« Les Revenants » : Canal + à la conquête du monde ?

, par  Théo Ribeton , popularité : 2%

Productrice de séries maison depuis 2005, la chaîne cryptée concrétise de plus en plus son ambition de s’affirmer comme un acteur de premier plan sur le marché mondial. Elle n’y a pourtant mis le pied qu’il y a huit ans, « un peu tard » pour le directeur de TV France International Mathieu Béjot.

Engrenages, sa toute première “création originale”, reste encore aujourd’hui à la fois le premier pas et le plus grand succès de cette internationalisation, en se vendant dans près de soixante-dix pays sous le titre Spiral. Premier achat britannique d’un programme français depuis Belle et Sébastien en 1967, la série judiciaire, malgré la barrière de la langue, poursuit une belle ascension, avec un rachat par Netflix en 2012. Le marché nord-américain reste un carrefour symbolique incontournable pour la circulation des séries : il enregistre en 2012 une accélération de 39 % sur les ventes de programmes français, tandis que les clients historiques de la production pour le petit écran que sont l’Italie et l’Espagne présentent un recul assez logique compte tenu de leur situation économique.
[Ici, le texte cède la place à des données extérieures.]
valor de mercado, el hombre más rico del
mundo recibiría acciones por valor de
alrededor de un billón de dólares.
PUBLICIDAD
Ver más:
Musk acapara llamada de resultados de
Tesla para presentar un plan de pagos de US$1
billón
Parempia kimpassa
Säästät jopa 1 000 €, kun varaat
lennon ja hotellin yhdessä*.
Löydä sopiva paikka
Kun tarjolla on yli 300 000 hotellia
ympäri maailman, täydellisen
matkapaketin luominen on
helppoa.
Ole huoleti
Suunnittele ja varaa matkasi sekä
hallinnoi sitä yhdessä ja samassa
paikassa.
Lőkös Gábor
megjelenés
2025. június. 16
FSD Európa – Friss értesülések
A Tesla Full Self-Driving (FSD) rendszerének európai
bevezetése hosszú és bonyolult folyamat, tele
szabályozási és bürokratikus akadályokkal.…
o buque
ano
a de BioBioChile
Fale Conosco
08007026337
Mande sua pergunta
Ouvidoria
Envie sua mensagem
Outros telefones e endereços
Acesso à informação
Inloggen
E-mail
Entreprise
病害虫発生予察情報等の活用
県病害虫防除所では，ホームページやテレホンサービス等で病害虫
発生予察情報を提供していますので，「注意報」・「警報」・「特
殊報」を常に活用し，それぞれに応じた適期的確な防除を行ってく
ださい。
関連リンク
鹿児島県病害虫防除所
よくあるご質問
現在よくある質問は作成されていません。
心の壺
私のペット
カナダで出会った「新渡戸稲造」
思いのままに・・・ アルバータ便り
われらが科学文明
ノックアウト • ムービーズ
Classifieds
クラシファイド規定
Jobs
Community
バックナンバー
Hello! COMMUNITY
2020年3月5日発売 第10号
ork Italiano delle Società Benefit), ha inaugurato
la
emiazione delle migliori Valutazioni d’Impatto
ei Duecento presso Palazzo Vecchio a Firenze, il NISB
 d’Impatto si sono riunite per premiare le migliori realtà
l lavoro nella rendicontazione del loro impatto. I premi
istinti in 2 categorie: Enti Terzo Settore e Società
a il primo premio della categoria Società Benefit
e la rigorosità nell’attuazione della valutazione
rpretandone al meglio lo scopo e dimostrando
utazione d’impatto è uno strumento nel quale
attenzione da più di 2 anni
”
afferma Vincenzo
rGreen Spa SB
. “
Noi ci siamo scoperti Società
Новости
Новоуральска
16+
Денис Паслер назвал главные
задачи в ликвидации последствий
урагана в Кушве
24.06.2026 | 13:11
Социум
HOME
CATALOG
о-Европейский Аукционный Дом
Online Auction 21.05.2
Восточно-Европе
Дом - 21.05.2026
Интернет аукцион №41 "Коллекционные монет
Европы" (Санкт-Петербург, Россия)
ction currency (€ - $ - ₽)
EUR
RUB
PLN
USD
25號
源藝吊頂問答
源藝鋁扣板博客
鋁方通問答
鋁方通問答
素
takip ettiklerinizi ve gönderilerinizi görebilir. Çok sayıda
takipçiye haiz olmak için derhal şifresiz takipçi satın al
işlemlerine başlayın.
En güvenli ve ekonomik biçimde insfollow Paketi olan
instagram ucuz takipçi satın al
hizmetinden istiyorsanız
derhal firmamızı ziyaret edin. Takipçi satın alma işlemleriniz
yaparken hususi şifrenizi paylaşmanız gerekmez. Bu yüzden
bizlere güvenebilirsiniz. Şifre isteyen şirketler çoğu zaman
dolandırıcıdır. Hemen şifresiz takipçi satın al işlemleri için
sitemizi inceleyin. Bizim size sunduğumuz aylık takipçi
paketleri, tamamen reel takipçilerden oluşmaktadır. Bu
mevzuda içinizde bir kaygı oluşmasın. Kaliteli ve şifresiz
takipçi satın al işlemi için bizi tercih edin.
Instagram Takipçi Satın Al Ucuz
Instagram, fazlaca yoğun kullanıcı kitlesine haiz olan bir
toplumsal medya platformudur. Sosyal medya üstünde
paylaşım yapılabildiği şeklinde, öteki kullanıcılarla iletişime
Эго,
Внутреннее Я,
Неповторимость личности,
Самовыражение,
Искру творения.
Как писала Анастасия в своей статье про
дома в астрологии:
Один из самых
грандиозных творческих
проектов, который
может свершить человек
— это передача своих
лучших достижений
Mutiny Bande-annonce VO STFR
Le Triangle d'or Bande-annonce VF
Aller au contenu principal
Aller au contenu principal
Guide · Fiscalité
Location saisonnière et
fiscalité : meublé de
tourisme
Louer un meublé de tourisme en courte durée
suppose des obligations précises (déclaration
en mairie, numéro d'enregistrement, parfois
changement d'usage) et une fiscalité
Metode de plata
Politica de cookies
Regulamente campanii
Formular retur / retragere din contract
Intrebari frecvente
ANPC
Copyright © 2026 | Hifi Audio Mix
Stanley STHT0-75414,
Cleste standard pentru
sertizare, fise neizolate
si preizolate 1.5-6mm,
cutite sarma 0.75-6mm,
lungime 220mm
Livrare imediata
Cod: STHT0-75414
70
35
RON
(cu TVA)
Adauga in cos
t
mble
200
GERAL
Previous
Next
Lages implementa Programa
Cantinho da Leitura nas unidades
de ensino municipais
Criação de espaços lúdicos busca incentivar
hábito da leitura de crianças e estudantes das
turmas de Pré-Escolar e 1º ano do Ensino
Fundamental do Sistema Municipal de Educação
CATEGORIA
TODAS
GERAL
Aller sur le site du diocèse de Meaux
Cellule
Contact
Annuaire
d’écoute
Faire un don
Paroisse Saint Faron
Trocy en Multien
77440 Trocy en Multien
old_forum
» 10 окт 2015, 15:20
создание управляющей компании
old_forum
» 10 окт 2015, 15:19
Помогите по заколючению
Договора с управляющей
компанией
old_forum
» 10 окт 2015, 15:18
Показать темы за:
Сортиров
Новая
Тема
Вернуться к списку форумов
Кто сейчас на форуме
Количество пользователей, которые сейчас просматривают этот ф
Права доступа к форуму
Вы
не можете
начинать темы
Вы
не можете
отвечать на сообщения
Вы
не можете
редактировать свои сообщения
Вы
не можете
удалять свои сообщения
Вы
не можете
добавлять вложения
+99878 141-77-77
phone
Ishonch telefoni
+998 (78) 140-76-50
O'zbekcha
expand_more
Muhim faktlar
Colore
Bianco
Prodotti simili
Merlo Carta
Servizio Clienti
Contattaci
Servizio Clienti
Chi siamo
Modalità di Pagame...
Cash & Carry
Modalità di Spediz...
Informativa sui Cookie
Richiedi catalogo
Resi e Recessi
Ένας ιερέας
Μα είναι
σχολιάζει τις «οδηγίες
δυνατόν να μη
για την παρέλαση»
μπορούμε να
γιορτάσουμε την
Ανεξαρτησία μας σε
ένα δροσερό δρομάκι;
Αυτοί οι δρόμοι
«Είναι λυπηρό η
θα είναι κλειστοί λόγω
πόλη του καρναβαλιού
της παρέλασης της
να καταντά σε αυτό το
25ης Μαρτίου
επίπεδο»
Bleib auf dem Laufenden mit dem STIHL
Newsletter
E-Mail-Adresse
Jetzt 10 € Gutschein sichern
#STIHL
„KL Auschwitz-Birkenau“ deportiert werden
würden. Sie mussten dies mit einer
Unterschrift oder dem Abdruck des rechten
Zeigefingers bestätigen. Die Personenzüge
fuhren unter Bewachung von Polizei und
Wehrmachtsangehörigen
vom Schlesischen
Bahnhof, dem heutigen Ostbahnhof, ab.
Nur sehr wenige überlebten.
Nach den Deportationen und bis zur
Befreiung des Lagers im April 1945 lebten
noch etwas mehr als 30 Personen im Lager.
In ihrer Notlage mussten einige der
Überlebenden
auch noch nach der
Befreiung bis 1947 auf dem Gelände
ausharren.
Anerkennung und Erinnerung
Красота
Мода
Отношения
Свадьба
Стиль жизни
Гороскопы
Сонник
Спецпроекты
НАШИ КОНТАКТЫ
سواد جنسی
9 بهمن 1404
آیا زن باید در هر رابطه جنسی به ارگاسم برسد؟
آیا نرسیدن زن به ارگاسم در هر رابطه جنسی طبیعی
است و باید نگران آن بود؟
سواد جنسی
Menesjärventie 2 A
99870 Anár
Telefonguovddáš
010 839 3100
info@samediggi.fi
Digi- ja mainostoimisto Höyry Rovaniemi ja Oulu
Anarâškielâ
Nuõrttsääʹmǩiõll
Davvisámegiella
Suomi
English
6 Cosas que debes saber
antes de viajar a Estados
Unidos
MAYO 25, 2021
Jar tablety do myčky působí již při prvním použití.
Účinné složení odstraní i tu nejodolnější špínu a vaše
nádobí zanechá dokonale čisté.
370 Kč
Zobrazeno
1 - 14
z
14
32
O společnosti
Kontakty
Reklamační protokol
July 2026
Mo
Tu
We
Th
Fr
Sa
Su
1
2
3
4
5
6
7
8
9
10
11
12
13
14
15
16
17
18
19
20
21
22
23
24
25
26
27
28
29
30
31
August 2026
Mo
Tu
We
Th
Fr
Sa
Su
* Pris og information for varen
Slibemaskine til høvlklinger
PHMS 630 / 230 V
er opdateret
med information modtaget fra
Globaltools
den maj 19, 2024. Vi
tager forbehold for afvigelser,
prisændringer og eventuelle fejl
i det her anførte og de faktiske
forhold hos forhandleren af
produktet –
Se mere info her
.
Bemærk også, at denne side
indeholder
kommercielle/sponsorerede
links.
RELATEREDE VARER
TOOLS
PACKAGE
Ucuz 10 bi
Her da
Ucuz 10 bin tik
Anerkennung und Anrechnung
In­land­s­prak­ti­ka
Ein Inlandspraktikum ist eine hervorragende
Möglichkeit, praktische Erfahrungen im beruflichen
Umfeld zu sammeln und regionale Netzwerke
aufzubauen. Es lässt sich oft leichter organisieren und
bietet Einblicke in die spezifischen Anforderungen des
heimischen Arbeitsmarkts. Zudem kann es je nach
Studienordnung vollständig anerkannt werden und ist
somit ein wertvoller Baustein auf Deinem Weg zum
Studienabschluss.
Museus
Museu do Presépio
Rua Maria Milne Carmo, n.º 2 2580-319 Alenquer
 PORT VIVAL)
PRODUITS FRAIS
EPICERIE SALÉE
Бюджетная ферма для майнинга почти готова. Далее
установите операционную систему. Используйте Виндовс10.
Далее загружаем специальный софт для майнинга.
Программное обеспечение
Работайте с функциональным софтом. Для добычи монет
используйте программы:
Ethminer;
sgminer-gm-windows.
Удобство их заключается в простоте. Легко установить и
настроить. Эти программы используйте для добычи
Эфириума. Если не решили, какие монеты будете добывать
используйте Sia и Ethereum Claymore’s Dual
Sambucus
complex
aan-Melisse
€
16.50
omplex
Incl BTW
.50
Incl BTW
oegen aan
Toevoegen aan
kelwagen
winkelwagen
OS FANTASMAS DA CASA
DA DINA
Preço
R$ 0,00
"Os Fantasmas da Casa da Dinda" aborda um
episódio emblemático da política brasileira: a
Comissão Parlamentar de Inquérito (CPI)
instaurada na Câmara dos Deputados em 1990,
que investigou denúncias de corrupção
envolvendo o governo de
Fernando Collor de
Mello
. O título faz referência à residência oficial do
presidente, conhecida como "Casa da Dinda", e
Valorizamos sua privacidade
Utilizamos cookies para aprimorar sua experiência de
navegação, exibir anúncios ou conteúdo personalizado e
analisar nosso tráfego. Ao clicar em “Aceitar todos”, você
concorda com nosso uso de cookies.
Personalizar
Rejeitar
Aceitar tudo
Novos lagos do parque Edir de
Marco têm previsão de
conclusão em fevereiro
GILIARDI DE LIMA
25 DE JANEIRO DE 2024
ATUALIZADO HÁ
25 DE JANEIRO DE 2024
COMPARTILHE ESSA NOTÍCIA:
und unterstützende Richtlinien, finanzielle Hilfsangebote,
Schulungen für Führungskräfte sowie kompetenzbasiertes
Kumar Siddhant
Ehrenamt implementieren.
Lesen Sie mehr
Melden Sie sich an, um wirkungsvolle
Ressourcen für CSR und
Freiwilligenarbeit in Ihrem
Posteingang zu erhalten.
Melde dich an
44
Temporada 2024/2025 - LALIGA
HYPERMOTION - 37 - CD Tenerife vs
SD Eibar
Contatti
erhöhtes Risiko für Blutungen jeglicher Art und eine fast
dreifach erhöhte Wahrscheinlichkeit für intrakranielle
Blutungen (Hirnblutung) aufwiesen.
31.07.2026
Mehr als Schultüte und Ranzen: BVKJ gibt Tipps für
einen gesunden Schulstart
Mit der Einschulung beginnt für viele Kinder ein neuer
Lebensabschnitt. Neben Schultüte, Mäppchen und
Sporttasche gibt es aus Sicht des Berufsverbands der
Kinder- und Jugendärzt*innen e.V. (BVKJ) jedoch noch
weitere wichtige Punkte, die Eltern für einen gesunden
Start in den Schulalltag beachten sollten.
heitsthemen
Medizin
Placements de niche dans des catalogues de streaming tels que Netflix (Engrenages, Borgia) et Hulu (Braquo), reconnaissance d’estime dans la presse, diffusions de flux occasionnelles : Canal+ a certes le vent en poupe mais navigue encore bien loin des modèles américains auxquels elle se frotte. Avec 1,3 million de téléspectateurs en moyenne, le record d’audience de la chaîne sur ses créations originales, Borgia a certes tenu les promesses de l’énorme investissement de Canal sur le marché national ; en revanche, malgré un tournage en anglais et une force de frappe gonflée à bloc, le show mené par Tom Fontana (Oz) vit encore dans l’ombre du programme BBC du même nom. Il peut toutefois se vanter d’une diffusion sur la chaîne américaine Showtime.

Avec Les Revenants, Canal+ relance le pari de s’imposer à échelle mondiale et pourrait y parvenir, malgré une équation risquée. Bien que tournée en langue française, la série de Fabrice Gobert a déjà séduit de nombreux acheteurs étrangers et laisse pressentir une success story dans la lignée d’Engrenages, même s’il faudra attendre l’automne 2014 pour en voir une deuxième saison (un timing compliqué pour fidéliser le public). Les chaînes ayant répondu présent sont canadienne, australienne, britannique, turque, islandaise et surtout américaine, avec Sundance Channel.

Fraîchement implantée sur le marché de la série, cette filiale d’AMC a fait son premier pas dans la fiction télévisuelle avec la diffusion de Carlos, une mini-série coproduite par, tiens donc, Canal+. Elle a également produit cette année les succès déjà acclamés que sont Top of the Lake et Rectify. La présidente de la chaîne, Sarah Barnett, affiche un enthousiasme certain : “Les Revenants est une série intelligente, aussi troublante que séduisante. Nous sommes sûrs que notre public averti va adorer la façon unique avec laquelle The Returned (titre internationa – ndlr) fait émerger le surnaturel d’une histoire profondément humaine et vibrante.”

Parfois comparée au Twin Peaks de David Lynch pour son atmosphère fantastique et orageuse, la série de Fabrice Gobert fera dans le même temps l’objet d’un remake. Le nom du showrunner de Lost, Carlton Cuse, est sur toutes les lèvres pour conduire cette nouvelle version qui sera diffusée sur le network A&E, filiale de Disney qui fait elle aussi une entrée remarquée sur le marché de la série avec Bates Motel, un prequel de Psychose. Aucune nouvelle n’a encore filtré sur le casting, mais la série prête volontiers le flanc à l’imaginaire américain déjà très présent dans la version française : outback majestueux, shérifs, extrémistes religieux, etc.

Ce projet de remake, une première pour Canal+, trace surtout les limites de la bonne fortune des créations originales de la chaîne : on peut facilement pressentir qu’une version anglophone, qui plus est menée par une équipe d’auteurs de haute volée (on a souvent mis le flop des productions françaises sur le compte du peu de considération alloué aux scénaristes), sera armée pour s’imposer largement auprès du public. Dans ce cas, la version originale n’aurait qu’à se contenter, à l’instar des Borgia, de sa case indie. C’est l’équation que Canal n’a pas encore résolue : le succès d’estime et la reconnaissance symbolique sont là, mais le hit d’envergure mondiale peut probablement encore se faire attendre.